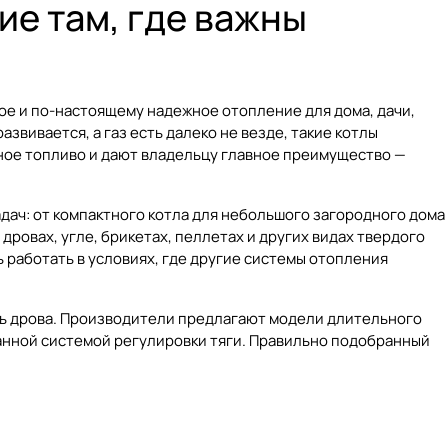
ие там, где важны
ное и по-настоящему надежное отопление для дома, дачи,
звивается, а газ есть далеко не везде, такие котлы
пное топливо и дают владельцу главное преимущество —
дач: от компактного котла для небольшого загородного дома
ровах, угле, брикетах, пеллетах и других видах твердого
 работать в условиях, где другие системы отопления
ть дрова. Производители предлагают модели длительного
анной системой регулировки тяги. Правильно подобранный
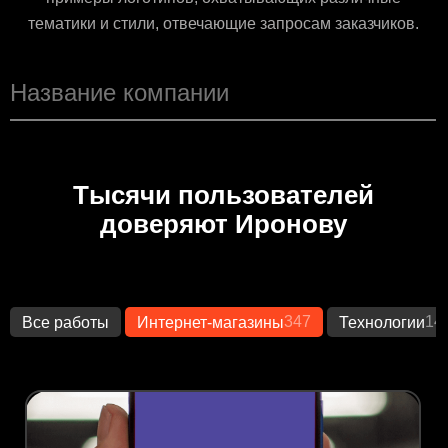
тематики и стили, отвечающие запросам заказчиков.
Тысячи пользователей
доверяют Иронову
347
14
Все работы
Интернет-магазины
Технологии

INSTRUCTION: Search the listing for "дома" and show every line where it occurs.

SOLUTION TO THIS EXERCISE:
ное и по-настоящему надежное отопление для дома, дачи,
дач: от компактного котла для небольшого загородного дома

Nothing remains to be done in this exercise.